SOURCE MATERIAL Start Marker

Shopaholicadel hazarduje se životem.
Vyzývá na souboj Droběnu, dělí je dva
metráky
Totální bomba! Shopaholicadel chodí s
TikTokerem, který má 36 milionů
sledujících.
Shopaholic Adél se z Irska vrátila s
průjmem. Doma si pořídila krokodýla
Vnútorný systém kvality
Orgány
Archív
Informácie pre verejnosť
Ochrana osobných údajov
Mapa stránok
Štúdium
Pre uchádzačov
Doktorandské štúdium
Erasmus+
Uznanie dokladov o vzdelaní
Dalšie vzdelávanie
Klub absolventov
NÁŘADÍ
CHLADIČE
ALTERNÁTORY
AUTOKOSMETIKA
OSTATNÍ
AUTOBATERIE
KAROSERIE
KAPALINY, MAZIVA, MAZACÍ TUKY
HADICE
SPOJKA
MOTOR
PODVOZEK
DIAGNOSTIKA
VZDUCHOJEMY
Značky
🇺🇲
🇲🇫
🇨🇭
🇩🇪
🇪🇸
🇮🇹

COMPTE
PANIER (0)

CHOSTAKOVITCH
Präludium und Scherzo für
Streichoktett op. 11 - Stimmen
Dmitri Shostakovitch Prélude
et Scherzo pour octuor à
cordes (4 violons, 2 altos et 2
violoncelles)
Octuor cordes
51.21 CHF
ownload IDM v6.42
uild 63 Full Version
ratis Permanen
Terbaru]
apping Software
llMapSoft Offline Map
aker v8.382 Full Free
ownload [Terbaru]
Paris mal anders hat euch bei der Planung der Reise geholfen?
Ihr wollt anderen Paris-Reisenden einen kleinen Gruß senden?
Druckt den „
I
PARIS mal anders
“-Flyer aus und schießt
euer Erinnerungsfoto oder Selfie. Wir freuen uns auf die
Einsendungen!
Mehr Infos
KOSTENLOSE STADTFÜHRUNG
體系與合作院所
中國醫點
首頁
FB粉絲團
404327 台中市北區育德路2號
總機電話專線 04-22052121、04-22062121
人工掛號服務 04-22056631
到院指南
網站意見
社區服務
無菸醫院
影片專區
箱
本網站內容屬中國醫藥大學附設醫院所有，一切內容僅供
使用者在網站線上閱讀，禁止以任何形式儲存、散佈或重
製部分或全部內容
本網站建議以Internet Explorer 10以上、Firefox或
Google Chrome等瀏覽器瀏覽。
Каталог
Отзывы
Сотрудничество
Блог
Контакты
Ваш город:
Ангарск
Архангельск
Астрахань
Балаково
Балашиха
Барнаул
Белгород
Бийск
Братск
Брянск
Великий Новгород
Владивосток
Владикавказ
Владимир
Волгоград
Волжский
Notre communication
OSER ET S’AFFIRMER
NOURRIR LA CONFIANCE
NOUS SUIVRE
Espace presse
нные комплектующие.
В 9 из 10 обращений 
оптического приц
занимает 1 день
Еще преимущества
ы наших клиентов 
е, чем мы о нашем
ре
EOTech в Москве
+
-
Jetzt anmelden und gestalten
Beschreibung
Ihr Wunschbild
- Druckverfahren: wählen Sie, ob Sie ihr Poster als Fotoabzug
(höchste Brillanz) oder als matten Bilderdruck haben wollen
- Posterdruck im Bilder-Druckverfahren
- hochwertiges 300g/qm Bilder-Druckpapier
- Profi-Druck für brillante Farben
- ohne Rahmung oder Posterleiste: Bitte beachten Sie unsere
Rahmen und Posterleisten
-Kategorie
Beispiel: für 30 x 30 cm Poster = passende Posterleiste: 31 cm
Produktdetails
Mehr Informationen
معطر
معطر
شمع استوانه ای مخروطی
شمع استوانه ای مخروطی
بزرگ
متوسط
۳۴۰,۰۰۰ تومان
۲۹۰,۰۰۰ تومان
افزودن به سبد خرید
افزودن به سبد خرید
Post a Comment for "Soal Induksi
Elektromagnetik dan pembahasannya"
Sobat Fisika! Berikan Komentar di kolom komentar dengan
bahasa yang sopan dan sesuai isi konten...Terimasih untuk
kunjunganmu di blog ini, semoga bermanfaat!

SOURCE MATERIAL End Marker

TASK BRIEF: In the data above, copy every line where the string "anders" appears.

RESPONSE TO THIS TASK:
Paris mal anders hat euch bei der Planung der Reise geholfen?
PARIS mal anders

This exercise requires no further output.